Third, he’s not exactly hurting for cash. According to the company, Schultz recently owned  $117.4 million worth of vested stock options, and another $51.7 million worth of unvested options. "Vested" means that he is free to cash out the options if he wants. His company-paid home-security costs alone, at about $200,000, are around four times the typical household income in the U.S. But at least it is down from the $681,000 in home-security costs the company paid in 2009, points out ISS Proxy Advisory Services.

 

An outsized pay gap

Fourth, there’s the vast pay gap between Schultz and the bulk of his employees. According to PayScale.com, which estimates industry pay levels, Starbucks baristas and food managers make $24,800 a year, on average, excluding any income from stock-options programs.
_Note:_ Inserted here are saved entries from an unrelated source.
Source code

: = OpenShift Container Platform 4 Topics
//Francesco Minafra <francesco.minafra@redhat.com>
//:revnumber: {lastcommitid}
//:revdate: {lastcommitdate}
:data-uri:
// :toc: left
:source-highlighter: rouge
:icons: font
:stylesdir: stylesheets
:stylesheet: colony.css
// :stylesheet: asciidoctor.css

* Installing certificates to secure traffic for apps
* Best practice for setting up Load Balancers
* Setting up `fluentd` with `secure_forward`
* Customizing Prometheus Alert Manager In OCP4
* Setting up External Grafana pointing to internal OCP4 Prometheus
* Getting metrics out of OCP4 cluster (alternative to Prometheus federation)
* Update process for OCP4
This means Schultz makes over 660 times more than his baristas and other workers, a ratio well more than twice the typical CEO-to-worker pay imbalance.

 

Even assuming he works an 80-hour week and took only two weeks off, Schultz made $4,100 an hour, compared to a typical barista wage of probably around $12 an hour. "I wonder how Starbucks’ baristas feel" about Schultz's pay, asks Lisa Lindsley, who monitors CEO pay closely as director of capital strategies at the American Federation of State, County and Municipal Employees (AFSCME).

 

No doubt, he's done well

Now, to be fair: Schultz founded the company, and his return to the CEO slot seemed to turn it around, so he's created plenty of jobs for 99%-ers. The company employees about 200,000 people and it added 3,700 net new jobs last year, says Jim Olson, a Starbucks spokesman. The company plans to open at least 200 new stores in 2012 and redesign 1,700, which will create thousands of jobs, says Olson.

 

Starbucks also says the retention bonus for Schultz was a way to "recognize his leadership in the transformation of the company," and also a way to ensure he continues to lead Starbucks "through the next phase of critical growth." Olson notes that 89% of Schultz's pay is linked to company performance, so his level of pay is partly a reflection of how well he's done as a CEO and how much the stock has gone up as a result. Starbucks stock advanced about 45% last year, compared to flat returns for the S&P 500.

 

Those stock gains are due to solid performance. Most recently, total sales increased 16% to a record $3.4 billion in the fourth quarter, and sales at stores open more than a year were up an impressive 9%, on a 7% increase in traffic. Earnings were up 11%, in part because Starbucks didn't pass through all of the bean-price increases to consumers, sharing a little of the pain with shareholders in the form of lower profit margins. And the company opened 241 new stores, net, reaching 500 stores in mainland China and Latin America.

 

Latin America brings us to another issue. Starbucks has come under criticism in the past for not buying "fair trade" coffee beans, or beans produced by groups that protect the environment and pay a reasonable wage. Starbucks' website says 84% of its beans are "fair trade" sourced.

 

But that begs the question of how big the pay gap is between Schultz and the people who pick his beans. "Even fair-trade coffee doesn't assure pickers get a living wage," says Karanja Gaçuça, a frequent spokesman for Occupy Wall Street and former Wall Street analyst. Gaçuça adds that the $12 million retention bonus alone “could go a long way to compensate those workers, instead of going into the bank account of a CEO.”